==== KUTIPAN SUMBER

“Klaster wilayah soal kerawanan pemilunya masih makin lebar. Dan varian baru. Karena ini belum terjadi di pilkada sebelumnya (adanya pemilih terkena imbas Covid-19). Di saat bersamaan, Bawaslu akan makin direpoti dengan klaster pemilih model ini,” tambah Dian Permata.
Untuk jenis pilihan, apakah uang atau barang yang diinginkan oleh pemilih jika ditawari politik uang maka untuk Sumatera, uang 64,26 persen dan barang 35,74 persen.
Kalimantan 67,72 persen uang dan 32,28 persen barang. Jawa, 76,14 persen uang dan 23,86 persen barang.
“64-76 persen memilih uang ketimbang barang. Ini dilatarbelakangi alasan praktis dan dapat dialokasi sesuai kebutuhan si pemilih. Tentu saja ini juga pastinya linear dengan keinginan si calon pemberi jika ingin menawari. Mudah dan simpel,” ujar Dian lagi.
Untuk kategori barang, maka dominan menginginkan sembako.

========
==== DATA YANG DIKAJI

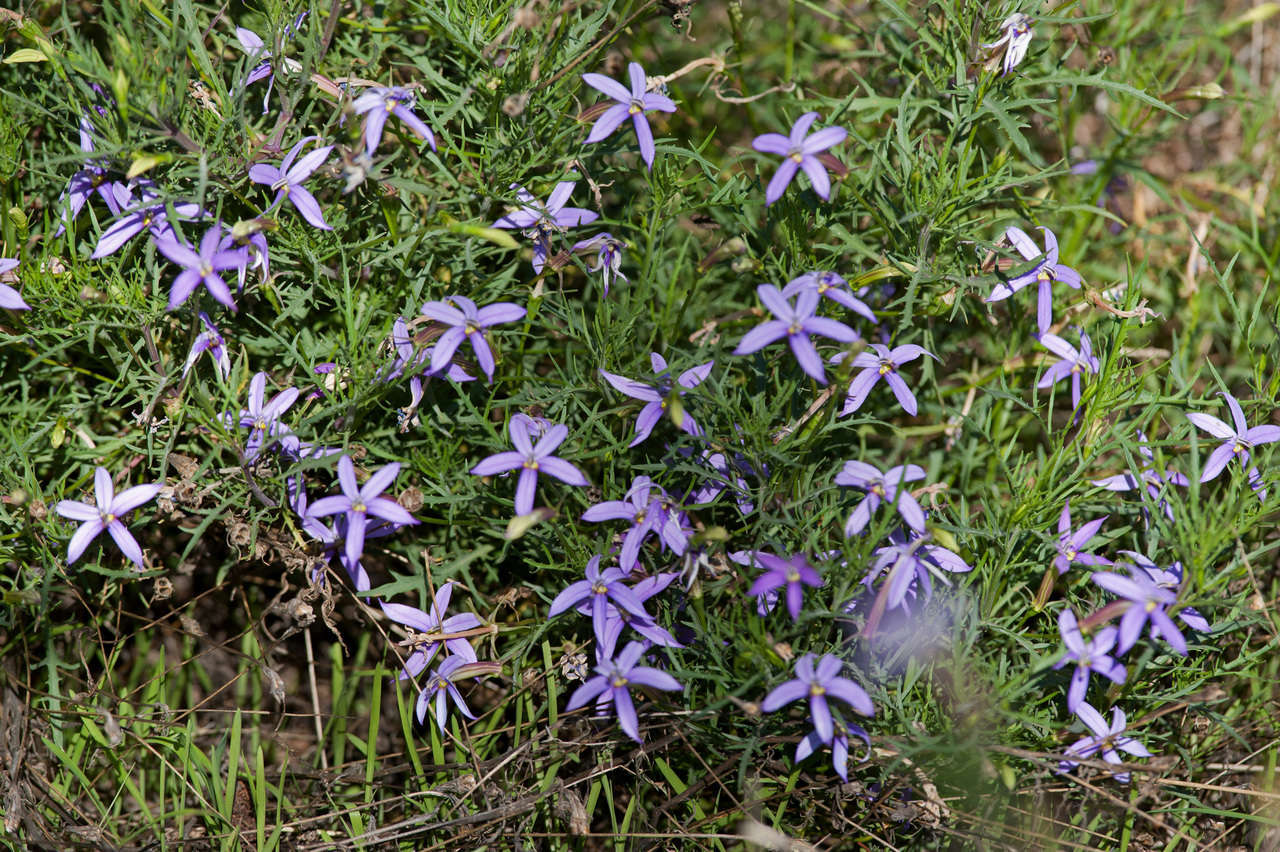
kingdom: Plantae
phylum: Tracheophyta
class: Magnoliopsida
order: Asterales
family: Campanulaceae
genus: Lithotoma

========

▶ [YANG AKAN DIKERJAKAN]:
(1) Menurut teks tentang politik uang, berapa persen pemilih di Kalimantan yang memilih uang jika ditawari politik uang?
(2) Ringkaslah teks tentang politik uang dalam dua kalimat.

▶ [HASIL LATIHAN]:
(1) 67,72 persen.

(2) Jika ditawari politik uang, 64–76 persen pemilih di Sumatera, Kalimantan, dan Jawa memilih uang ketimbang barang karena alasan praktis dan dapat dialokasikan sesuai kebutuhan, sedangkan yang memilih barang dominan menginginkan sembako. Dian Permata juga menyebut klaster wilayah kerawanan pemilu makin lebar dengan varian baru berupa pemilih yang terkena imbas Covid-19, sehingga Bawaslu akan makin direpoti.